Kim Taylor and Richard Eden fought the last of the men back along the corridor and pursued them out of the complex, using their order to retreat to their advantage. On the beach, the men scrambled desperately to get into the Black Hawk, but Eden pushed forward with his machine pistol.
Driven by the instinct to protect the island and everyone on it, he fought fiercer than ever. Using the palms along the backshore for cover, he poured fire on the men as they climbed into the chopper. His bullets struck one man in the back and he tumbled out of the chopper and crashed dead into the sand, but the others were on board and the rotors were powering up to raise the helicopter off the beach and get to safety.
“They’re pretty damn desperate to get out of here!” Kim said.
“Something tells me they don’t want us to know who they are,” Eden replied, firing again and striking the side of the chopper. He ran forward another twenty yards and aimed at the underside of the machine when it happened.
From her elevated position on the dunes, Kim saw it first. “Rich! Take cover!”
He looked up to see an AGM-65 Maverick air-to-ground missile racing from one of the Super Hornets toward the fleeing chopper. He turned on his heel and sprinted away from the doomed helicopter as fast as he could, but in his heart he knew no one outruns a missile travelling at over a thousand kilometres per hour.
The chopper spun around and pulled up in a vain attempt to dodge the Maverick but it was like a dairy cow trying to outrun a hyena.
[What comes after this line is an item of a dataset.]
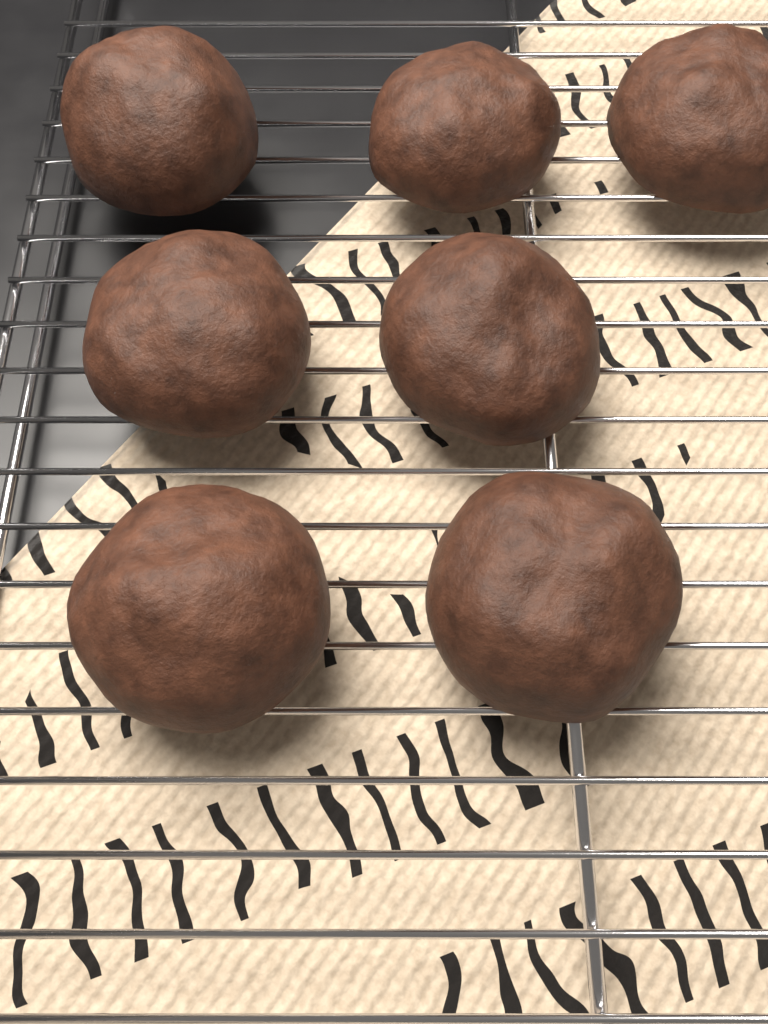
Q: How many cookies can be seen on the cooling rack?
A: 7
The gigantic explosion blasted the chopper into a fireball and propelled Eden through the air in the terrific heat and flames of its shockwave. Kim gasped as she watched the ECHO leader spinning through the burning chaos and crash down hard on the rocks dividing the berm from the backshore.
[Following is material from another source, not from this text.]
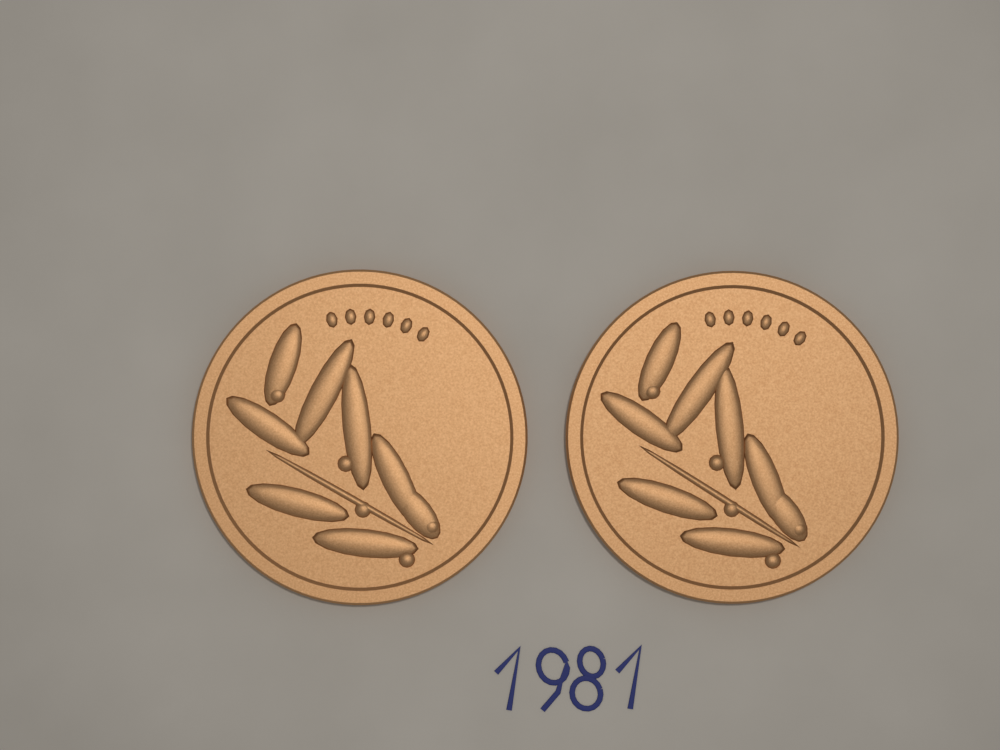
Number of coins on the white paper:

In the sky, the three Super Hornets turned in perfect unison to the north, their afterburners roaring as they accelerated and gained altitude for the ride back to the strike group. Far below, Kim Taylor ran through the smoke pouring from the Black Hawk’s wreckage to reach Eden as fast as she could.
When she got to him she thought the worst. He was unconscious and his head was smashed into the rocks. Blood was dripping down over his face from the terrible gash on his temple as she dropped to her knees beside him and cradled his head in her hand.
“What happened?”
She looked over her shoulder and saw Alex pushing her wheelchair as far as it would go.
“It’s Rich,” Kim said. “I’m not sure… he got blasted pretty bad when they blew up the chopper.”
“Oh Jesus…” Alex ran her hands over her face. How much more of this could they endure, she thought.
“We need help, Alex.”
“It’s on the way,” Alex said. “The Captain of the Harry Truman just radioed and said he’s sending a Sea Hawk from the ship to get us.”
“How long?”
“Any minute,” she replied, straining to see Eden’s condition. “It left the same time he dispatched the fighters.”
Kim Taylor stared down at the blood on the rocks and then up through the smoke and heat to see Alex Reeve’s anxious face looking back at her. She hastily rubbed sand from her eyes and shook her head in disbelief at the horror that had unfolded around her. She wasn’t sure any minute was going to be fast enough to save Sir Richard Eden.